Deux ans de pandémie: le moral des travailleurs au plus bas?

Depuis 2013, la Chambre des salariés (CSL), en collaboration avec l’Université du Luxembourg, dresse un index annuel de la qualité de travail et du bien-être des salariés au Grand-Duché. Cette année encore, elle a pris le pouls des travailleurs luxembourgeois et frontaliers, et le diagnostic est pour le moins inquiétant. «Dans le cadre de la crise sanitaire persistante, le moral des travailleurs continue à se détériorer, leur bien-être est au plus bas et les problèmes de santé mentale sont plus fréquents», révèle l’index 2021. 

Entre juin et octobre 2021, 2.594 salariés (42,9% de résidents luxembourgeois et 57,1% de frontaliers) ont répondu à quelque 150 questions portant sur les horaires, les exigences et la charge de travail, la coopération entre collègues, l’autonomie au travail, les possibilités de formation continue et de promotion ou encore la participation aux décisions dans les entreprises. De quoi dépeindre un tableau reflétant leurs conditions de travail et le bien-être lié à leur activité professionnelle. Un tableau qui se révèle assez sombre pour la deuxième année consécutive, en raison de la pandémie notamment. 

Entre résignation… 

«L’évaluation de la qualité du travail se redresse quelque peu depuis l’année dernière, sans toutefois atteindre les valeurs d’avant la pandémie. La valeur reste donc la deuxième plus basse depuis le début des mesures», révèle le sondage de la CSL. Cette légère amélioration ne concerne toutefois pas tous les profils. La qualité du travail est d’ailleurs globalement évaluée à la baisse par les salariés de plus de 55 ans et les parents célibataires. Cette évaluation varie également selon le type de profession et le secteur d’activité puisque «ce sont les travailleurs peu qualifiés, les professions à forte composante manuelle, les professions de la vente, de la restauration et des services directs qui présentent les valeurs les plus faibles», dévoile l’enquête.
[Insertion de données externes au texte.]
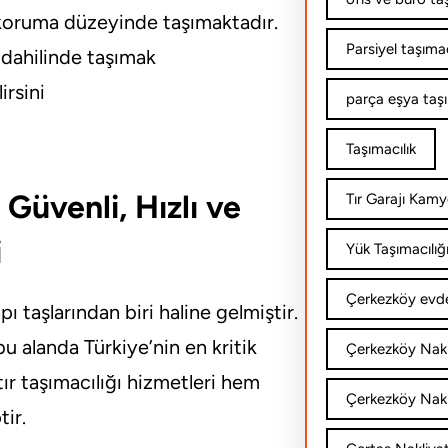
 koruma düzeyinde taşımaktadır.
Parsiyel taşımac
 dahilinde taşımak
irsini
parça eşya taş
Taşımacılık
 Güvenli, Hızlı ve
Tır Garajı Kamy
i
Yük Taşımacılığ
Çerkezköy evde
 taşlarından biri haline gelmiştir.
u alanda Türkiye’nin en kritik
Çerkezköy Nakl
ır taşımacılığı hizmetleri hem
Çerkezköy Nakli
ir.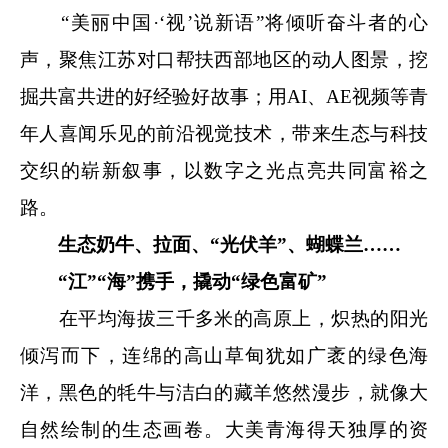
“美丽中国·‘视’说新语”将倾听奋斗者的心
声，聚焦江苏对口帮扶西部地区的动人图景，挖
掘共富共进的好经验好故事；用AI、AE视频等青
年人喜闻乐见的前沿视觉技术，带来生态与科技
交织的崭新叙事，以数字之光点亮共同富裕之
路。
生态奶牛、拉面、“光伏羊”、蝴蝶兰……
“江”“海”携手，撬动“绿色富矿”
在平均海拔三千多米的高原上，炽热的阳光
倾泻而下，连绵的高山草甸犹如广袤的绿色海
洋，黑色的牦牛与洁白的藏羊悠然漫步，就像大
自然绘制的生态画卷。大美青海得天独厚的资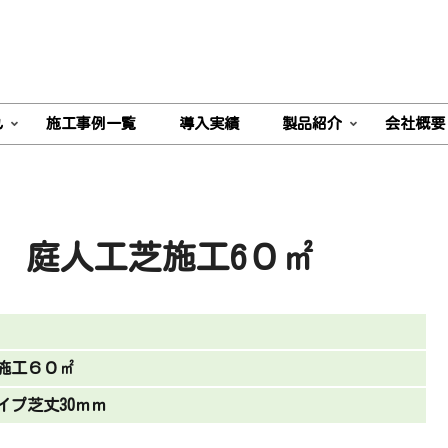
れ
施工事例一覧
導入実績
製品紹介
会社概要
 庭人工芝施工6０㎡
施工６０㎡
イプ芝丈30ｍｍ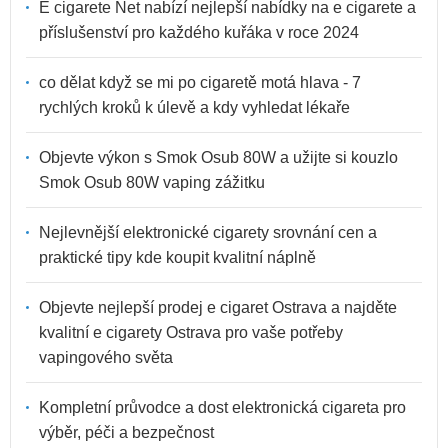
E cigarete Net nabízí nejlepší nabídky na e cigarete a
příslušenství pro každého kuřáka v roce 2024
co dělat když se mi po cigaretě motá hlava - 7
rychlých kroků k úlevě a kdy vyhledat lékaře
Objevte výkon s Smok Osub 80W a užijte si kouzlo
Smok Osub 80W vaping zážitku
Nejlevnější elektronické cigarety srovnání cen a
praktické tipy kde koupit kvalitní náplně
Objevte nejlepší prodej e cigaret Ostrava a najděte
kvalitní e cigarety Ostrava pro vaše potřeby
vapingového světa
Kompletní průvodce a dost elektronická cigareta pro
výběr, péči a bezpečnost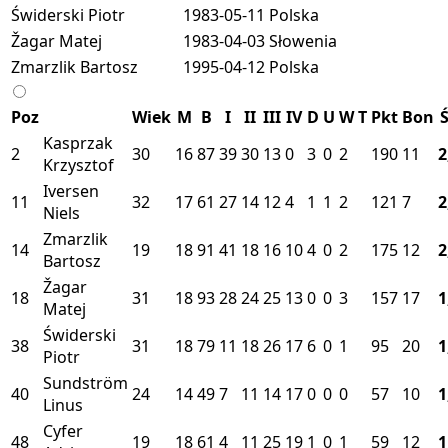
Świderski Piotr
1983-05-11
Polska
Žagar Matej
1983-04-03
Słowenia
Zmarzlik Bartosz
1995-04-12
Polska
Poz
Wiek
M
B
I
II
III
IV
D
U
W
T
Pkt
Bon
Ś
Kasprzak
2
30
16
87
39
30
13
0
3
0
2
190
11
2
Krzysztof
Iversen
11
32
17
61
27
14
12
4
1
1
2
121
7
2
Niels
Zmarzlik
14
19
18
91
41
18
16
10
4
0
2
175
12
2
Bartosz
Žagar
18
31
18
93
28
24
25
13
0
0
3
157
17
1
Matej
Świderski
38
31
18
79
11
18
26
17
6
0
1
95
20
1
Piotr
Sundström
40
24
14
49
7
11
14
17
0
0
0
57
10
1
Linus
Cyfer
48
19
18
61
4
11
25
19
1
0
1
59
12
1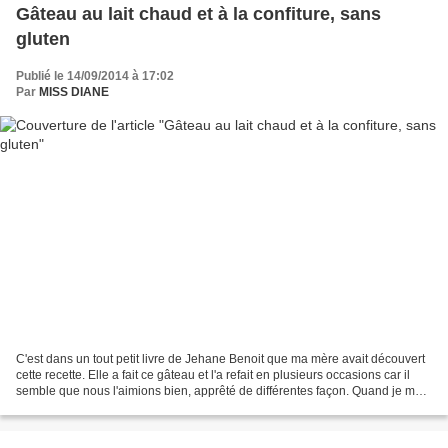
Gâteau au lait chaud et à la confiture, sans
gluten
Publié le 14/09/2014 à 17:02
Par
MISS DIANE
C'est dans un tout petit livre de Jehane Benoit que ma mère avait découvert
cette recette. Elle a fait ce gâteau et l'a refait en plusieurs occasions car il
semble que nous l'aimions bien, apprêté de différentes façon. Quand je me
suis mariée, j'ai fait...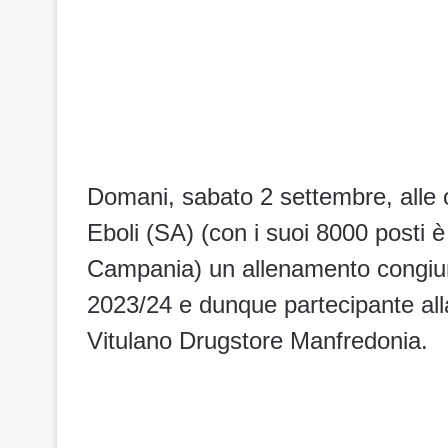
Domani, sabato 2 settembre, alle o
Eboli (SA) (con i suoi 8000 posti è
Campania) un allenamento congiunto
2023/24 e dunque partecipante al
Vitulano Drugstore Manfredonia.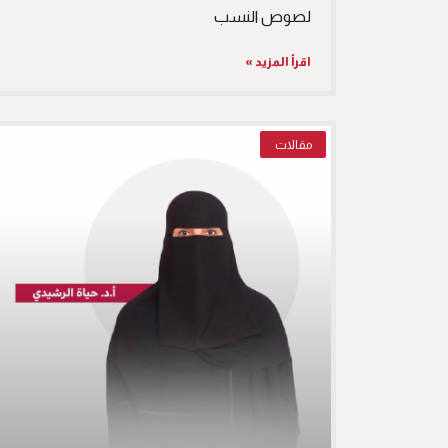
لصوص النسب
اقرأ المزيد »
مقالات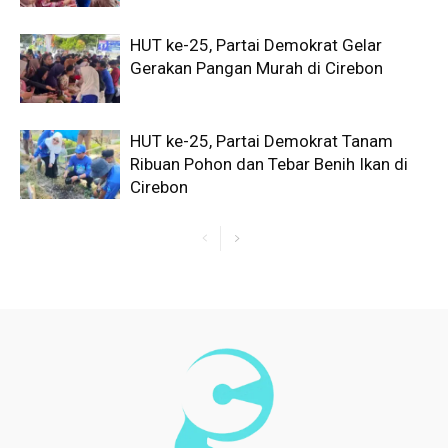
HUT ke-25, Partai Demokrat Gelar
Gerakan Pangan Murah di Cirebon
HUT ke-25, Partai Demokrat Tanam
Ribuan Pohon dan Tebar Benih Ikan di
Cirebon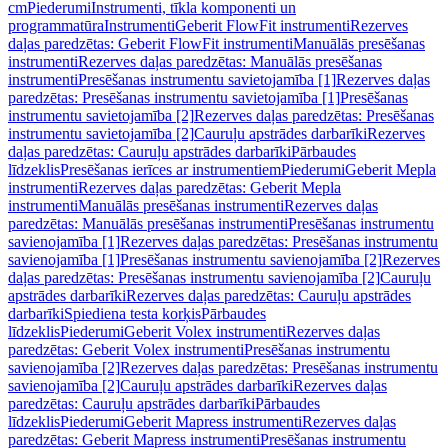
cm
Piederumi
Instrumenti, tīkla komponenti un
programmatūra
Instrumenti
Geberit FlowFit instrumenti
Rezerves
daļas paredzētas: Geberit FlowFit instrumenti
Manuālās presēšanas
instrumenti
Rezerves daļas paredzētas: Manuālās presēšanas
instrumenti
Presēšanas instrumentu savietojamība [1]
Rezerves daļas
paredzētas: Presēšanas instrumentu savietojamība [1]
Presēšanas
instrumentu savietojamība [2]
Rezerves daļas paredzētas: Presēšanas
instrumentu savietojamība [2]
Cauruļu apstrādes darbarīki
Rezerves
daļas paredzētas: Cauruļu apstrādes darbarīki
Pārbaudes
līdzeklis
Presēšanas ierīces ar instrumentiem
Piederumi
Geberit Mepla
instrumenti
Rezerves daļas paredzētas: Geberit Mepla
instrumenti
Manuālās presēšanas instrumenti
Rezerves daļas
paredzētas: Manuālās presēšanas instrumenti
Presēšanas instrumentu
savienojamība [1]
Rezerves daļas paredzētas: Presēšanas instrumentu
savienojamība [1]
Presēšanas instrumentu savienojamība [2]
Rezerves
daļas paredzētas: Presēšanas instrumentu savienojamība [2]
Cauruļu
apstrādes darbarīki
Rezerves daļas paredzētas: Cauruļu apstrādes
darbarīki
Spiediena testa korķis
Pārbaudes
līdzeklis
Piederumi
Geberit Volex instrumenti
Rezerves daļas
paredzētas: Geberit Volex instrumenti
Presēšanas instrumentu
savienojamība [2]
Rezerves daļas paredzētas: Presēšanas instrumentu
savienojamība [2]
Cauruļu apstrādes darbarīki
Rezerves daļas
paredzētas: Cauruļu apstrādes darbarīki
Pārbaudes
līdzeklis
Piederumi
Geberit Mapress instrumenti
Rezerves daļas
paredzētas: Geberit Mapress instrumenti
Presēšanas instrumentu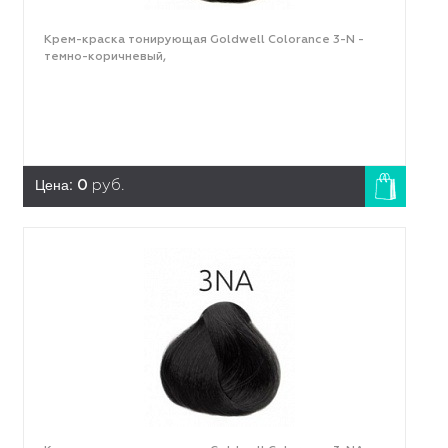
Крем-краска тонирующая Goldwell Colorance 3-N -
темно-коричневый,
Цена:
0
руб.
L’insatisfaction est également plus forte chez les travailleurs qui n’ont pas pu bénéficier du télétravail.  

Si l’on analyse la situation à la loupe, on observe notamment que la charge mentale et la pression temporelle pèsent de plus en plus sur les travailleurs, que la participation à la prise de décision, la collaboration entre collègues et l’autonomie au travail sont des indicateurs évalués de plus en plus négativement au fil des années, et que le nombre d’heures supplémentaires prestées suit une tendance à la hausse, tout comme les conflits entre vie professionnelle et vie privée – qui atteignent un nouveau sommet – ou le risque de burnout (34% plus élevé qu’en 2014). De quoi expliquer les tristes résultats de l’enquête de cette année.  

Le bien-être général en déclin

Ce niveau de bien-être général en déclin affecte fortement la santé mentale des salariés. «Le risque de dépression a encore augmenté en 2021, après la hausse de 2020, de sorte que les personnes interrogées présentant un risque élevé de dépression sont passées de 11% (8% en 2019) à 15%, et que la proportion de travailleurs présentant un risque modéré de dépression est passée de 21% à 25% (19% en 2019)», constate la CSL. 

Toutefois, certaines tendances sont rassurantes: des indicateurs comme le retour sur le travail effectué et les possibilités de formation continue, qui étaient perçus plus négativement chaque année, semblent mieux évalués en 2021. Autres bonnes nouvelles: «la perception des exigences émotionnelles au travail diminue pour la première fois et de manière significative», «la mégatendance à la réduction de la charge physique sur le lieu de travail et à l’évaluation de moins de risques pour la santé au travail se maintient» et la sécurité de l’emploi, après un recul en 2020, poursuit sa tendance à la hausse, révèle l’étude de l’année dernière. 

… et envie de changement 

Cette longue période de pandémie est propice à la remise en question. Un quart des personnes sondées ont d’ailleurs confié avoir l’intention de changer d’emploi dans un avenir proche. Faut-il pour autant s’attendre à une vague de démissions? Une chose est sûre pour la Chambre des salariés: l’équilibre vie privée – vie professionnelle demeurera primordial pour bon nombre de travailleurs. En annexe des résultats de l’enquête, elle a d’ailleurs publié une liste d’actions visant à favoriser un meilleur équilibre entre ces deux pans de la vie. Elle y prône, par exemple, «l’introduction de la possibilité pour le salarié qui est parent d’un enfant âgé de moins de douze ans de demander à son employeur l’aménagement de son horaire et/ou de son rythme de travail», la réduction du temps de travail hebdomadaire ou encore l’introduction d’un droit à la déconnexion efficace. Elle invite ainsi les entreprises qui souhaitent retenir ou attirer certains talents à faire preuve d’innovation pour aider ceux-ci à mieux concilier vie professionnelle et vie privée, quitte à se réinventer!